The Rarest Rolex In The World ‘The Unicorn’ Is Up For Auction!
If we cast our minds back to 2017, we’ll remember that Phillips auctioneer's had a pretty successful year. The most memorable moment was the sale of Paul Newman’s original ‘Paul Newman’ Daytona, which sold for a phenomenal $17.7 million. The unexpected and highly surprising results of the vintage Daytona, which previously had an estimated price of over $1 million, has made Paul Newman’s ref. 6241 the world’s most expensive wristwatch to have ever been sold at auction.
Now this is a pretty spectacular title to hold, and an almost impossible record to break, but could 2018 be the year Phillips exceeds the $18 million mark?
In two months time, Phillips will be kicking the spring off in style by holding a thematic auction to celebrate and honour the popular Rolex chronograph.
A rich collection of 32 vintage and modern Rolex Daytona’s are scheduled to go under the hammer at the ‘Daytona Ultimatum’ auction in May 2018, but only one will steal the attention and gaze of the world’s most passionate collectors and connoisseurs.
The ‘Unicorn’ Vintage Daytona Ref. 6265
The Rolex Daytona ref. 6265, nicknamed 'The Unicorn’ is the only known white gold vintage Daytona in the entire world, and Phillips will have the pleasure of selling the attractive piece on behalf of its well-known owner, John Goldberger. As a world-renowned watch collector, it is only fitting that Goldberger owned this one-of-a-kind piece. Although not the original owner, he is an avid watch collector who loves nothing more than to search for and collect some of the rarest timepieces on the planet.

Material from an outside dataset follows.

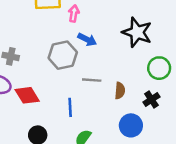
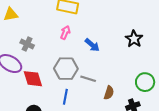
pink arrow: (74, 14) -> (65, 32), moved
black star: (137, 32) -> (134, 39), moved, size x0.7
gray hexagon: (63, 55) -> (66, 69), moved

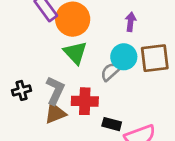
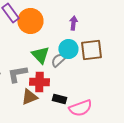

Very little is known about how this beautiful vintage came to life and whom it was commissioned by. Throughout the 1970’s Rolex only ever used stainless steel and yellow gold to make the sporty Daytona's. White gold was only really used to create the more glamorous models like the Day-Dates. Therefore, this unique specimen had to have been a special order for a pretty wealthy and influential client.
How did it make it to auction?
Every watch collector out there is either envious of Goldberger for having owned such an incredibly rare wristwatch, or baffled as to why he would sell such an elusive piece! When asked why he would even contemplate selling 'The Unicorn' he stated, “It’s important to help those who are less fortunate”.
Goldberger will be donating all proceeds from the sale to ‘Children’s Action’, a children’s charity based in Geneva dedicated to supporting those in need.
The watch specifications
The Unicorn Daytona, in my eyes, is THE king of all Daytona’s. This remarkable piece exhibits a 37mm 18-carat white gold case and white gold bezel. The black dial features white gold baton hour markers and three subdials that measure the seconds, minutes and hours of elapsed time once the chronograph function is active.
The timepiece also features the famous ‘Sigma dial’. This particular dial’s design includes the oddly placed Greek letters next to the ‘Swiss’ label at the bottom of the dial. If you’re interested in knowing more about this vintage dial, click here.
The Unicorn is noticeably in great condition, the case hallmark is even clearly visible near the lugs. One very unusual feature of the watch is the crown, which appears to be a dissimilar colour to the case. The odd tint is a result of the crown being made from steel and not white gold. We aren’t too sure why Rolex did this, but it makes 'The Unicorn' all the more mysterious.
The outstanding creation sports a bark-finished white gold bracelet, although not the original, it is an original Rolex bracelet and complements the white gold case perfectly.
In the run-up to this unique auction, collectors will be dreaming of getting their hands on this beauty, but with a $3 million opening offer, the eager bidders will have to have mountains of money behind them to even get close. The 'Daytona Ultimatum' is definitely one for your diaries, so take note!